## YOUR OBJECTIVE
Set out exactly every line of the entries below, starting at the line that holds "index tip: (1241, 661)" and stopping after the line that holds "index pip: (1242, 649)".

━━━━

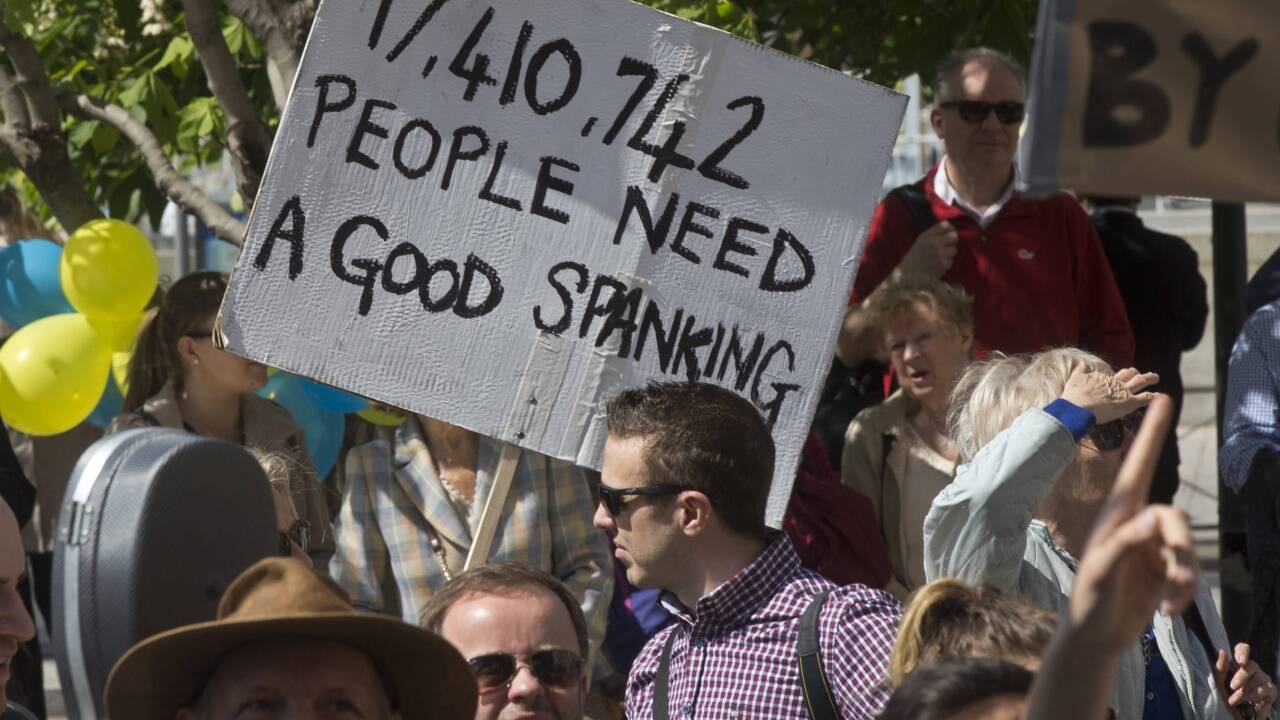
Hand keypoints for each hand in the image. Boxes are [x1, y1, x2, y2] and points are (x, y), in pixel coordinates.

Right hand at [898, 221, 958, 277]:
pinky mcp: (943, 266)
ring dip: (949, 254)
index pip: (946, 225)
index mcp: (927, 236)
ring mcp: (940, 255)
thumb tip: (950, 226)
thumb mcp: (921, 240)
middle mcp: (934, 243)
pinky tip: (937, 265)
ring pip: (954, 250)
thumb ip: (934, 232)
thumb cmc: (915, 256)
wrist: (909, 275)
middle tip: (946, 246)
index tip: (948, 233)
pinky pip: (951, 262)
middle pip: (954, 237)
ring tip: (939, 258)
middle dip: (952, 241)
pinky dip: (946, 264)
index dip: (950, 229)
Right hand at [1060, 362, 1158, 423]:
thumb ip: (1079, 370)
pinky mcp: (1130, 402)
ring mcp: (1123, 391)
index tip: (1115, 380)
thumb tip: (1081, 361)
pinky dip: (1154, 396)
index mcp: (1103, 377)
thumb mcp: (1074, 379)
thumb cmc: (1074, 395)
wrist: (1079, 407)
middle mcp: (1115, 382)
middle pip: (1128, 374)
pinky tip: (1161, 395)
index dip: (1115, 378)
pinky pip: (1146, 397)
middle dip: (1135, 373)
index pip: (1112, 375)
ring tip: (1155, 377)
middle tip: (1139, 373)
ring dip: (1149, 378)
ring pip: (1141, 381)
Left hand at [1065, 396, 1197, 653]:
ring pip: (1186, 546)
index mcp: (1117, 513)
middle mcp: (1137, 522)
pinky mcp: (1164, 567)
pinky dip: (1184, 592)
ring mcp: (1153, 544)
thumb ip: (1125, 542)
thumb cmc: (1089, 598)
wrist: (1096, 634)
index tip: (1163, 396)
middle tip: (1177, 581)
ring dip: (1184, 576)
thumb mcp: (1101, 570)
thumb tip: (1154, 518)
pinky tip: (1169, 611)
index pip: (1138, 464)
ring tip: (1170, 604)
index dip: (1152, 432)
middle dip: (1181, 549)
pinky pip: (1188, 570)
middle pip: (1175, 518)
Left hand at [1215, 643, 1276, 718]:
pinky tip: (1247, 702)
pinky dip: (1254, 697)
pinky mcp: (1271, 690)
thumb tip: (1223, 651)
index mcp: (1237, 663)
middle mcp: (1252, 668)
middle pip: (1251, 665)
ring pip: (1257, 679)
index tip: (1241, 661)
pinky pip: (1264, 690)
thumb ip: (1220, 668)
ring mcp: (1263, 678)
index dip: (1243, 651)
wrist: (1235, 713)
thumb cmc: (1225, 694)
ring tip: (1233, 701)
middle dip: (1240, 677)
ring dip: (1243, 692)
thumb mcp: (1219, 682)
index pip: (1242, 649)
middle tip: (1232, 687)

━━━━

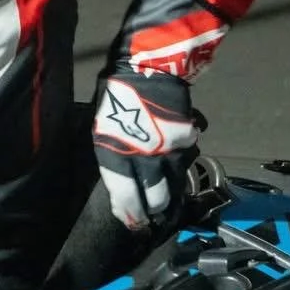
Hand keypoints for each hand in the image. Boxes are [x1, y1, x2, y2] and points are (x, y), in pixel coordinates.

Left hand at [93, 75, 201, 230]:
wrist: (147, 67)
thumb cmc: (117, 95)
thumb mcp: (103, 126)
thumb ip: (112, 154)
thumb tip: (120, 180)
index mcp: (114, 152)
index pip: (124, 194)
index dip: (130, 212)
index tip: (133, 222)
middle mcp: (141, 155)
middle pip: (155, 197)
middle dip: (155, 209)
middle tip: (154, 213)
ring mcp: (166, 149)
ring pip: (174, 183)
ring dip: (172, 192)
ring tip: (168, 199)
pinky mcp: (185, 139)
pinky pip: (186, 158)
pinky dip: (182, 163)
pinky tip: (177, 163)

━━━━

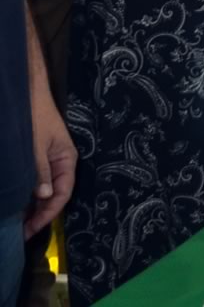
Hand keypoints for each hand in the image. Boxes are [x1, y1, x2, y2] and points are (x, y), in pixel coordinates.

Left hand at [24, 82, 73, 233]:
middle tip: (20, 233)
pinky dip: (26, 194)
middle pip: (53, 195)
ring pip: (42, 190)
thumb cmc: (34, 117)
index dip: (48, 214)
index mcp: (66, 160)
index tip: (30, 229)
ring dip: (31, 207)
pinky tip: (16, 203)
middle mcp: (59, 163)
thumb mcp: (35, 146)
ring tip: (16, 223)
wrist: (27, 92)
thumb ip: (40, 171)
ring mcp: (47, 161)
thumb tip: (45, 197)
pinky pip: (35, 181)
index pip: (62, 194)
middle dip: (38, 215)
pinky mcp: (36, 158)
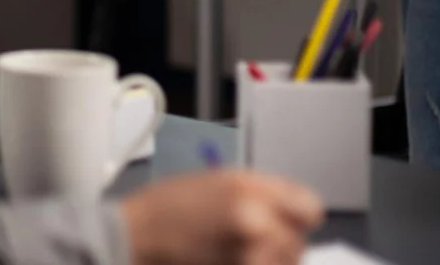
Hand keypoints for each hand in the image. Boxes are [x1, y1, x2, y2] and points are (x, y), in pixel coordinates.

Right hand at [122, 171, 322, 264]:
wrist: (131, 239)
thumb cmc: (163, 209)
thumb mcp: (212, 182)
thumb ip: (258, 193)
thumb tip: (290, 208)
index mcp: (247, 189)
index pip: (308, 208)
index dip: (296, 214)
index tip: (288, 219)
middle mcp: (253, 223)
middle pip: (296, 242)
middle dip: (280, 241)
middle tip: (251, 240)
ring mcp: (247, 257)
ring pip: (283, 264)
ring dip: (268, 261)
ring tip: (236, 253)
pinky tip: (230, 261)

━━━━

## SOLVED EXERCISE
index tip: (1241, 661)
pinky pip: (1264, 690)
thumb ip: (1220, 668)
ring mcp: (1263, 678)
index dip: (1243, 651)
wrist: (1235, 713)
thumb cmc: (1225, 694)
ring tip: (1233, 701)
middle dip: (1240, 677)
ring dip: (1243, 692)
thumb mcp: (1219, 682)
index pip: (1242, 649)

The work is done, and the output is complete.